If you wish to simply inspect the values in a .nii file header, you can use a command-line FSL utility called fsledithd
:
fsledithd 4D.nii
This will open up the header information in the default text editor (nano), and you can browse the values for various fields:
<nifti_image nifti_type = 'NIFTI-1+' image_offset = '352' ndim = '4' nx = '64' ny = '64' nz = '29' nt = '256' dx = '3.3125' dy = '3.3125' dz = '4.1' dt = '1' datatype = '16' nbyper = '4' byteorder = 'LSB_FIRST' scl_slope = '1' scl_inter = '0' xyz_units = '2' time_units = '8' descrip = 'FSL5.0' aux_file = 'none' qform_code = '1' quatern_b = '0' quatern_c = '0' quatern_d = '0' qoffset_x = '-106' qoffset_y = '-94.133' qoffset_z = '-42.618' qfac = '1' sform_code = '1 sto_xyz_matrix = '3.3125 0 0 -106 0 3.3125 0 -94.133 0 0 4.1 -42.618 0 0 0 1' num_ext = '0' />
The above output gives information about the voxel dimensions in the x,y and z axes (dx, dy, dz are 3.3125, 3.3125 and 4.1 units, respectively). Those units are interpreted as millimeters, according to the xyz_units field value (2=mm). Similary, for the time dimension field, the value is set to 1 in this header, interpreted as seconds according to the time_units field (8=seconds; 16=milliseconds). Thus, according to this file header, the functional volumes were collected 1-second apart, which is not correct (the TR for this experiment was 2.047). This can be edited using fsledithd
by simply changing the dt field value from 1 to 2.047 (if you do so, you would then type ^O (ctrl-O) to save the changes, then ^X (ctrl-X) to exit the editor). However, a MATLAB script exists that will update the fields for multiple files belonging to the same individual.
This script, set_TR.m
can be found in the ubfs Scripts/Matlab folder. Ensure that this file can be found somewhere in your MATLAB path (e.g., copy it to your Documents/MATLAB folder)

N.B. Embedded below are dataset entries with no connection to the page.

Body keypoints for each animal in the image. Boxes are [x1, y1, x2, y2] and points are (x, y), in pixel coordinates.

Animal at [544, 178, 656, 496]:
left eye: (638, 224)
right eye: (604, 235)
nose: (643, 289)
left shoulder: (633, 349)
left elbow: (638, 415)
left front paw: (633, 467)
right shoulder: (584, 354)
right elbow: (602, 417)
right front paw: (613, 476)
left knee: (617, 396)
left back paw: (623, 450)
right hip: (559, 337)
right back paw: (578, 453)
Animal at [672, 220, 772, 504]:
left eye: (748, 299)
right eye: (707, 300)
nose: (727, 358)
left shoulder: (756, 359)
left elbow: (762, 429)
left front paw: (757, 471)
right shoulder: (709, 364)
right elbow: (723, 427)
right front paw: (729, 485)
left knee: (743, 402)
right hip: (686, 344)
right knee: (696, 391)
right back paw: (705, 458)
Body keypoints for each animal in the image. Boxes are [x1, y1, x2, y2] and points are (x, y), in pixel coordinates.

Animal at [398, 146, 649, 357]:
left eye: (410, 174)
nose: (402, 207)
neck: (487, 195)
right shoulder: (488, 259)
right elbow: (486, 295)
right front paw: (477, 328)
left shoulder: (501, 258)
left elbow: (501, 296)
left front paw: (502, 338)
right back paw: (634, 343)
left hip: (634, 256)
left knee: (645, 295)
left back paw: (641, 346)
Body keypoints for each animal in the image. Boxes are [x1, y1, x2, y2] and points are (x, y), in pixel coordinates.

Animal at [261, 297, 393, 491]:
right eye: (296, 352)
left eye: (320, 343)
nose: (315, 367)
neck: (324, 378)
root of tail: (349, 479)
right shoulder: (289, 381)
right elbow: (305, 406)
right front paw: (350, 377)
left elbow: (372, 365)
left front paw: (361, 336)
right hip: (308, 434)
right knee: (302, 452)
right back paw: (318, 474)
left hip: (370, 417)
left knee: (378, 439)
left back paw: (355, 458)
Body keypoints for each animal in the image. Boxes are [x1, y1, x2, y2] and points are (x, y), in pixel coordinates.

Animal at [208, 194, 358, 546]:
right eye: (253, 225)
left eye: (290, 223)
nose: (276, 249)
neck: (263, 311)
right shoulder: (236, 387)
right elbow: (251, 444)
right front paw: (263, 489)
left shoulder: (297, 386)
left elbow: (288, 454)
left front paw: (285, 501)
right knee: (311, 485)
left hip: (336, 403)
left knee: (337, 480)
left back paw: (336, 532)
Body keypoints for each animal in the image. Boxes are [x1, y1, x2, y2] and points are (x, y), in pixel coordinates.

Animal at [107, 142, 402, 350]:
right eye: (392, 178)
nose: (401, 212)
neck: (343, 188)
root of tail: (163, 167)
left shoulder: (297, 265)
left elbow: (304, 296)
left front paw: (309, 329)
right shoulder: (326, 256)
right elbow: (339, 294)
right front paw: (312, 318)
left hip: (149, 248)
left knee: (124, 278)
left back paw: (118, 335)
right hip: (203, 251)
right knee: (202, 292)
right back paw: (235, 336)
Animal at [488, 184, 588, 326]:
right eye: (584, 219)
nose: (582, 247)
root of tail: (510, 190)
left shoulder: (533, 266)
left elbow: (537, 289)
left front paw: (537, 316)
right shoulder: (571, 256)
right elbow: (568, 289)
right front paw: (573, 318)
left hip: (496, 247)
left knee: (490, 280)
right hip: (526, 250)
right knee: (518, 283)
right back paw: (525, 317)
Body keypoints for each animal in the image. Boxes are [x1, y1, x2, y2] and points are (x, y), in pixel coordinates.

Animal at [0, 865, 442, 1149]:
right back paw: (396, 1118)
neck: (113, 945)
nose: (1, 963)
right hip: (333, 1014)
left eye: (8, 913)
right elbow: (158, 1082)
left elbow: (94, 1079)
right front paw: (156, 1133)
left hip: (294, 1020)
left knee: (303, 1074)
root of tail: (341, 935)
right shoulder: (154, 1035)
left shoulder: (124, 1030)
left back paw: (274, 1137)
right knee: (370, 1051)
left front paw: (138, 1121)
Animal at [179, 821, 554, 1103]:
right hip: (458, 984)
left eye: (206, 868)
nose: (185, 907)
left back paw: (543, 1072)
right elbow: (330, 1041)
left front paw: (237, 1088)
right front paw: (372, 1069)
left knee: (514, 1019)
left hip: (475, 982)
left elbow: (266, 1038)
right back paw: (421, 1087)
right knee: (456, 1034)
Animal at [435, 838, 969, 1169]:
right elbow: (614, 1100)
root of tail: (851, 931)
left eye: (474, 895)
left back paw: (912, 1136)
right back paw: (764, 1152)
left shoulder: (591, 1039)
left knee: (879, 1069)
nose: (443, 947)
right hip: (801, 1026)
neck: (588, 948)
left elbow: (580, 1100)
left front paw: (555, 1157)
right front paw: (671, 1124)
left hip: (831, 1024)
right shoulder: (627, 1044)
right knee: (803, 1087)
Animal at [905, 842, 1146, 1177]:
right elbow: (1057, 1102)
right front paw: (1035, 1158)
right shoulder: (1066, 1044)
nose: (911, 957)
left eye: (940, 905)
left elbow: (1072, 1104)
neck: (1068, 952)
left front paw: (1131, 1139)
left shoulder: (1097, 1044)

First, open a terminal and start matlab:
matlab &
Your startup.m
script should run automatically, setting your path to include the most commonly used toolboxes in the process. Nonetheless, you should ensure that set_TR and other needed functions are indeed in your path:
help load_untouch_nii help set_TR
If either of these commands return a command not found type of message, ask for help in getting them permanently in your path. It could be simple matter of running a startup script (e.g., startup_spm8
).
Assuming that these files are in your path, the next step is to use MATLAB to navigate to the directory containing your participant data. For example, working with a data set on ubfs:
cd ~/ubfs/cpmcnorg/openfmri/test/1001
Now you are in the directory for participant 1001. There should be a bold subdirectory with one or more numbered directories below it, as described above. Move into the bold directory:
cd bold
Now you can run the set_TR command:
set_TR(2.047, [1 2 5 6], '4D.nii')
The above command would look for a file called '4D.nii' in directories 001, 002, 005 and 006, modify the NIfTI header file information to have a TR of 2.047 seconds, and then save the changed files to 'f.nii', leaving the originals unchanged (if your files are already called f.nii, they will be overwritten).